Erisman: Yeah, this is a major trend that I think people aren’t really recognizing right now. I’ll give you an example. When I went to Nigeria, I had a driver who took me to my hotel. He found out I had worked at Alibaba. He pointed to his jeans and said, “Oh, I bought my jeans on Alibaba and had them sent from China to Nigeria.” I said, “Don’t you have jeans here in Nigeria? Why would you do that?” He said the cost is so much lower to get it sent straight from China that he was willing to wait two weeks.
That really surprised me because, even when I was at Alibaba, I always thought it was going to be a long time before people would buy on a retail level to have things sent around the world. But in a study by Accenture and Alibaba, they’re expecting $1 trillion worth of cross-border retail done online by 2020. Even in China last year, there was $85 billion worth of purchases in China from overseas sellers. The point is that e-commerce is making retail a seamlessly global market. People in the U.S. aren’t aware because they’re not as often buying something from overseas and having it sent to the U.S. But it’s going to really have a big impact on all aspects of the distribution channels.

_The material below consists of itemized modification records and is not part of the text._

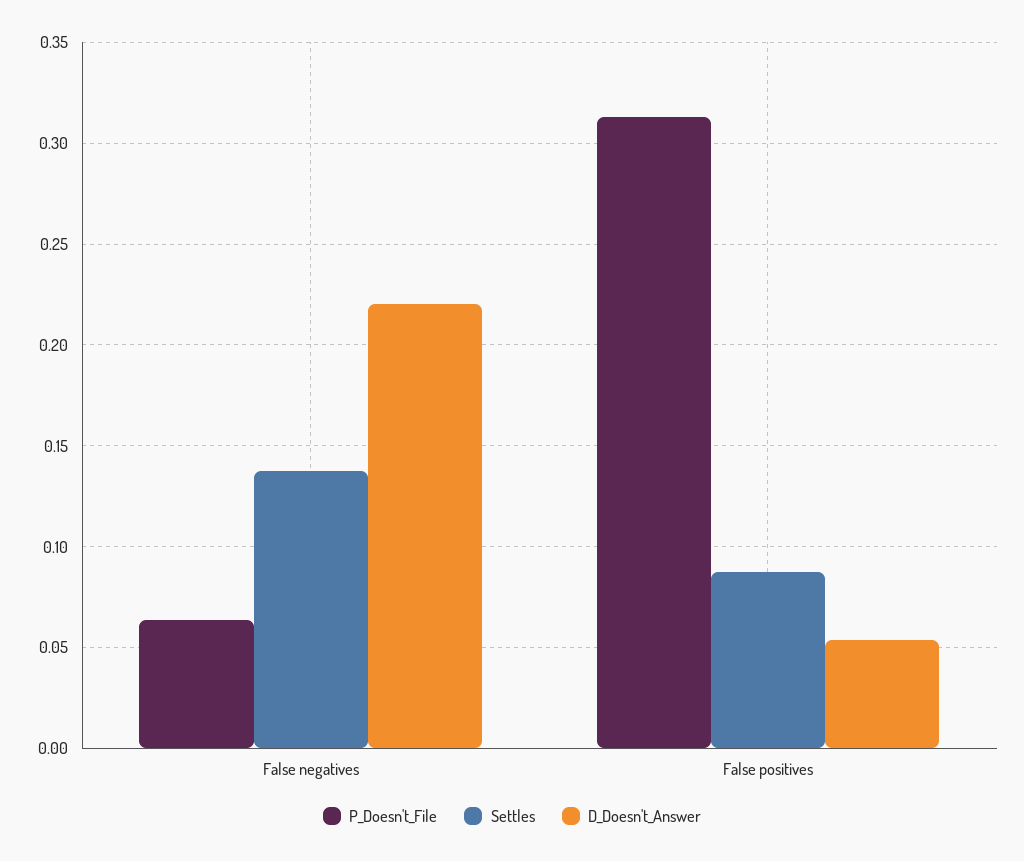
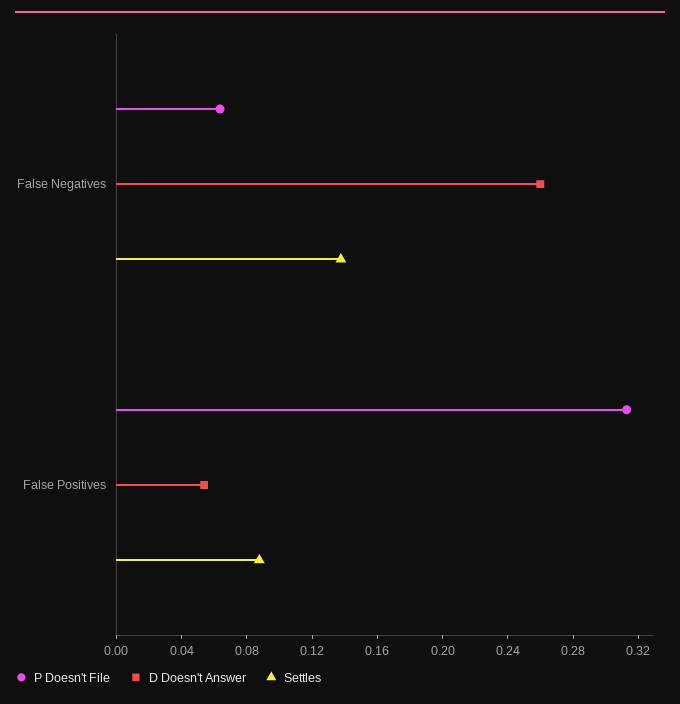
  {
    "P_Doesn't_File": {
      "False negatives": 0.065,
      "False positives": 0.315
    },
    "Settles": {
      "False negatives": 0.14,
      "False positives": 0.09
    },
    "D_Doesn't_Answer": {
-     "False negatives": 0.22,
+     "False negatives": 0.26,
      "False positives": 0.055
    }
  }

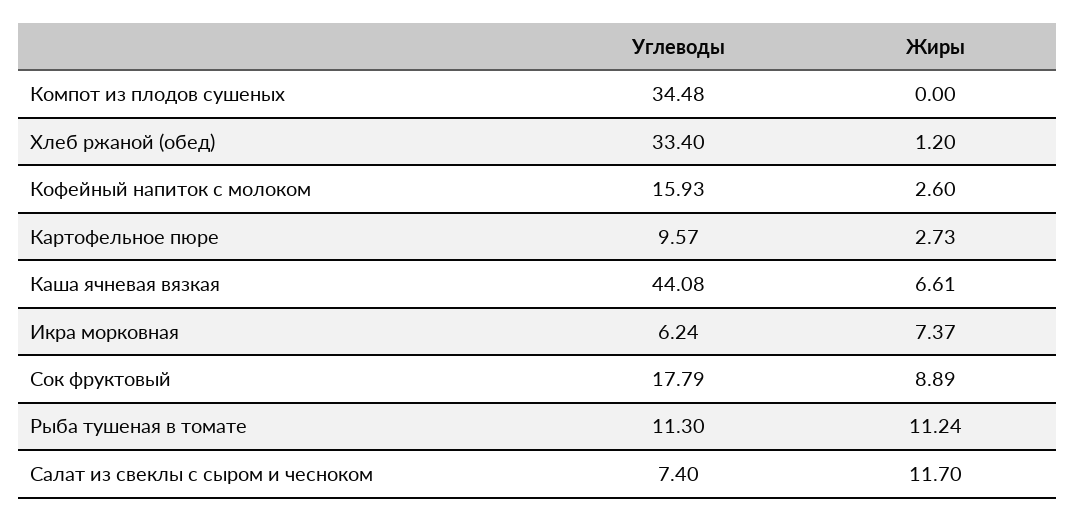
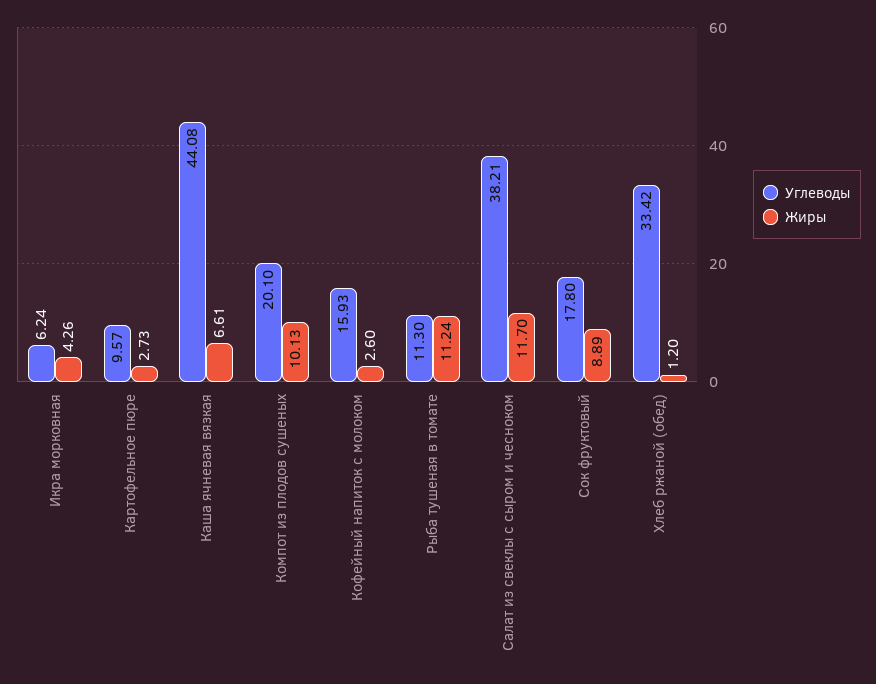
  {
    "Углеводы": {
-     "Компот из плодов сушеных": 34.48,
+     "Компот из плодов сушеных": 20.1,
-     "Хлеб ржаной (обед)": 33.4,
+     "Хлеб ржаной (обед)": 33.42,
      "Кофейный напиток с молоком": 15.93,
      "Картофельное пюре": 9.57,
      "Каша ячневая вязкая": 44.08,
      "Икра морковная": 6.24,
-     "Сок фруктовый": 17.79,
+     "Сок фруктовый": 17.8,
      "Рыба тушеная в томате": 11.3,
-     "Салат из свеклы с сыром и чесноком": 7.4
+     "Салат из свеклы с сыром и чесноком": 38.21
    },
    "Жиры": {
-     "Компот из плодов сушеных": 0,
+     "Компот из плодов сушеных": 10.13,
      "Хлеб ржаной (обед)": 1.2,
      "Кофейный напиток с молоком": 2.6,
      "Картофельное пюре": 2.73,
      "Каша ячневая вязкая": 6.61,
-     "Икра морковная": 7.37,
+     "Икра морковная": 4.26,
      "Сок фруктовый": 8.89,
      "Рыба тушеная в томате": 11.24,
      "Салат из свеклы с сыром и чесноком": 11.7
    }
  }

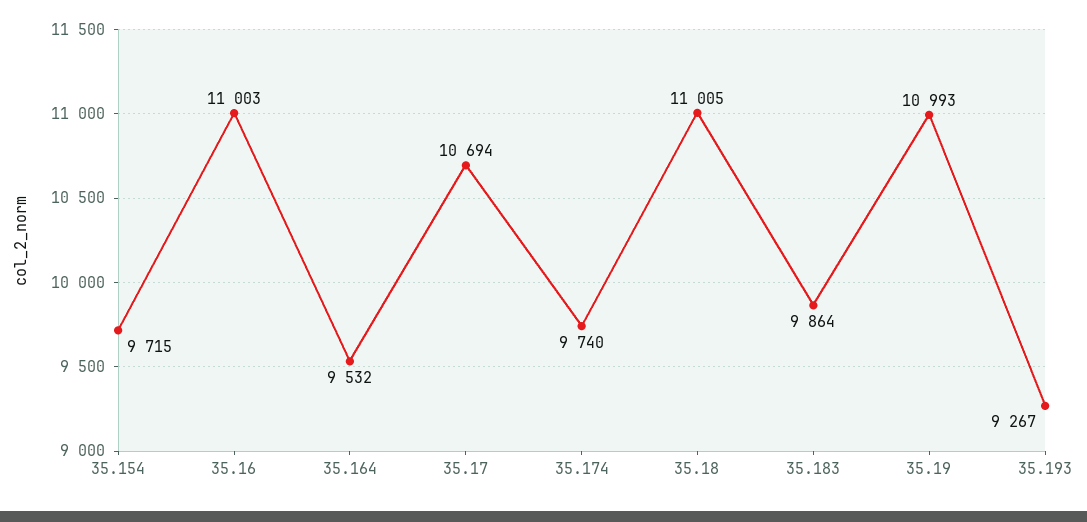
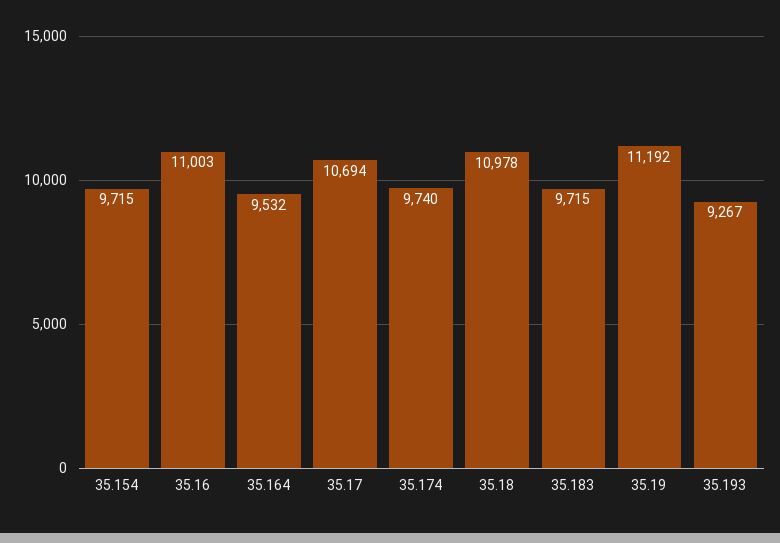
  {
    "35.154": 9715,
    "35.16": 11003,
    "35.164": 9532,
    "35.17": 10694,
    "35.174": 9740,
-   "35.18": 11005,
+   "35.18": 10978,
-   "35.183": 9864,
+   "35.183": 9715,
-   "35.19": 10993,
+   "35.19": 11192,
    "35.193": 9267
  }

“In the next 15, 20 years, with the smartphone getting in everyone’s pocket, there are going to be six billion shoppers.”

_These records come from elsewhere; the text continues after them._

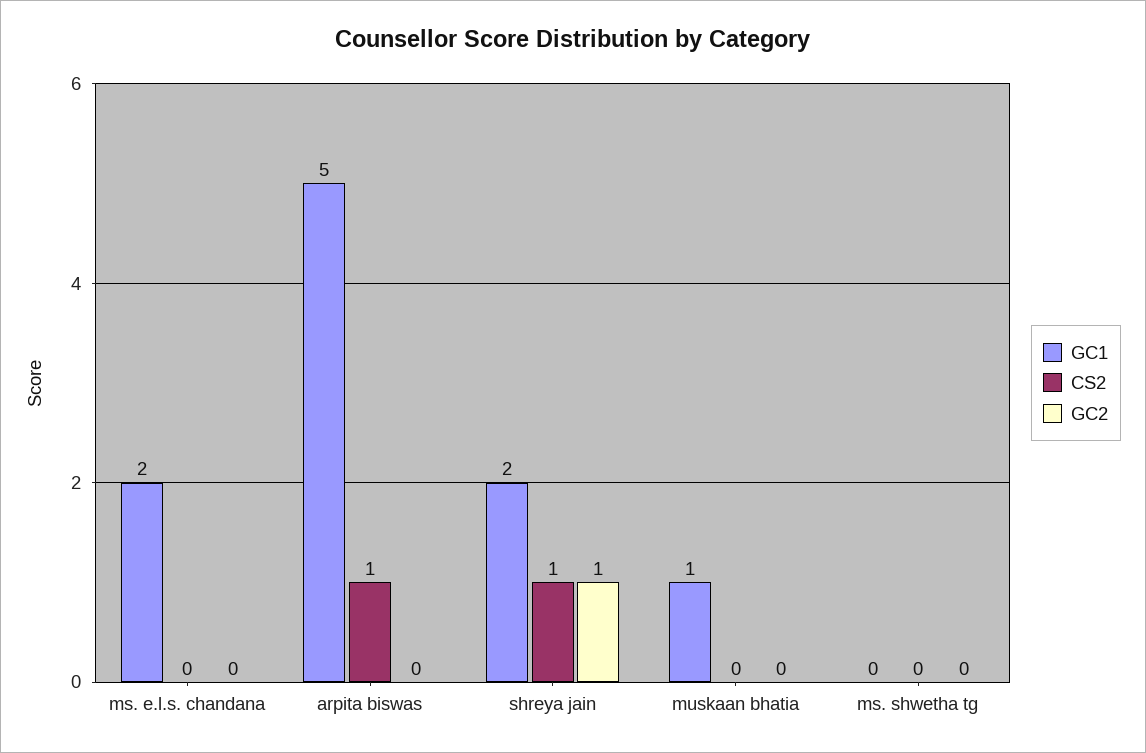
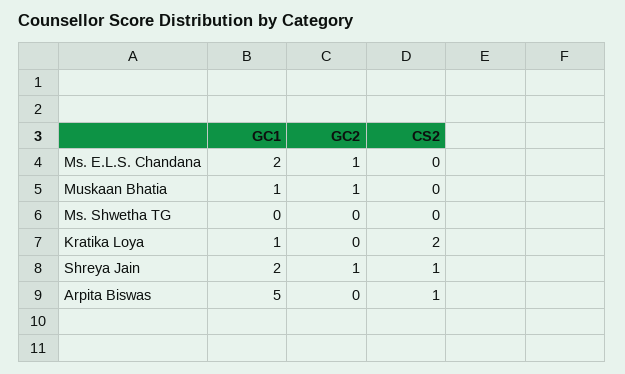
  {
    "GC1": {
      "ms. e.l.s. chandana": 2,
      "arpita biswas": 5,
      "shreya jain": 2,
      "muskaan bhatia": 1,
-     "ms. shwetha tg": 0
+     "ms. shwetha tg": 0,
+     "Kratika Loya": 1
    },
    "CS2": {
      "ms. e.l.s. chandana": 0,
      "arpita biswas": 1,
      "shreya jain": 1,
      "muskaan bhatia": 0,
-     "ms. shwetha tg": 0
+     "ms. shwetha tg": 0,
+     "Kratika Loya": 2
    },
    "GC2": {
-     "ms. e.l.s. chandana": 0,
+     "ms. e.l.s. chandana": 1,
      "arpita biswas": 0,
      "shreya jain": 1,
-     "muskaan bhatia": 0,
+     "muskaan bhatia": 1,
-     "ms. shwetha tg": 0
+     "ms. shwetha tg": 0,
+     "Kratika Loya": 0
    }
  }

Knowledge@Wharton: Where are the potential pitfalls in this growth?
Erisman: For the U.S., there are very few pitfalls. The tough time for the U.S. was when the manufacturing jobs picked up and left and went to China and other countries in Asia. E-commerce facilitated that. Now is the time to reap the benefit where that trend has created a middle class in China, in India, in the Philippines. So, it’s not quite as risky for the U.S. because the pain was when the manufacturing jobs went overseas. Now is the time for the dividends.
For a lot of these emerging markets, it’s going to be tough for a lot of retailers. For example, in Mexico, people are no longer shopping from the Mexican local retailer. They’re just buying from Amazon and having the products sent across the border. The biggest pitfall would be if President Donald Trump lives up to some of his campaign rhetoric and implements some tariffs or creates a trade war. It would be the worst possible timing because we’re now at the point where we in the U.S. are able to sell to consumers around the world through e-commerce. He’d be putting tariffs in at just the time we’re standing to benefit from this trend.

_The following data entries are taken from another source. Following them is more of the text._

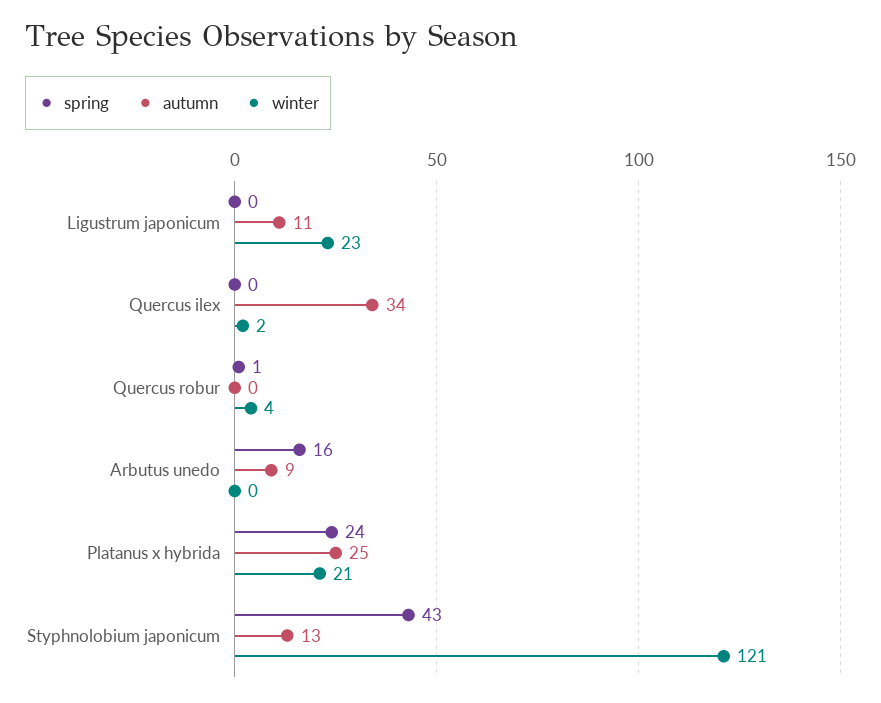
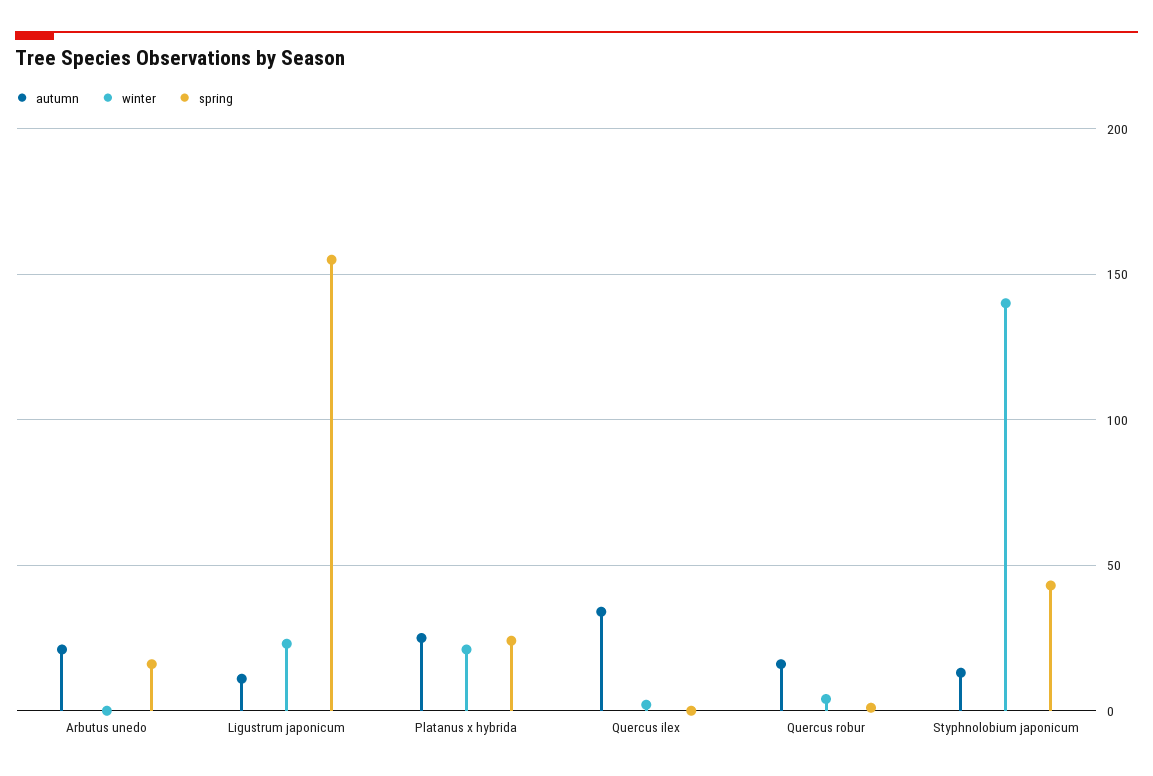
  {
    "spring": {
-     "Ligustrum japonicum": 0,
+     "Ligustrum japonicum": 155,
      "Quercus ilex": 0,
      "Quercus robur": 1,
      "Arbutus unedo": 16,
      "Platanus x hybrida": 24,
      "Styphnolobium japonicum": 43
    },
    "autumn": {
      "Ligustrum japonicum": 11,
      "Quercus ilex": 34,
-     "Quercus robur": 0,
+     "Quercus robur": 15,
-     "Arbutus unedo": 9,
+     "Arbutus unedo": 20,
      "Platanus x hybrida": 25,
      "Styphnolobium japonicum": 13
    },
    "winter": {
      "Ligustrum japonicum": 23,
      "Quercus ilex": 2,
      "Quercus robur": 4,
      "Arbutus unedo": 0,
      "Platanus x hybrida": 21,
-     "Styphnolobium japonicum": 121
+     "Styphnolobium japonicum": 140
    }
  }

Knowledge@Wharton: You also say one of the negatives could be the environment. Could you explain what you mean?
Erisman: In China, they had this big PR gala to celebrate this big single-day of shopping, a sort of orgy of consumption. At the same time they’re holding this event in Beijing, it was one of these high-pollution days where everyone had to wear masks and were warned not to go outside. I think the risk here is that simply replicating this culture of consumption that the U.S. has, and if it were to spread through e-commerce to all these other markets, you’ll see the same issues popping up where the environmental concerns that come out of this consumption culture are issues that these countries need to deal with. This growth shouldn’t go unchecked, in my mind, the way it has been done in China.
Knowledge@Wharton: The title of the book is Six Billion Shoppers. Is there going to come a point where that number will be an underestimation?
Erisman: Six billion is the world population that’s in emerging markets. I think that’s where we’re headed. The reason I chose that title is because I think it hopefully will open people’s minds to the opportunity that you’re no longer limited to the customers in your country or in your region. In the next 15, 20 years, with the smartphone getting in everyone’s pocket, there are going to be six billion shoppers. And for the next 20 years after that, as long as the population grows, everyone will have access to products from around the world just from their smartphone.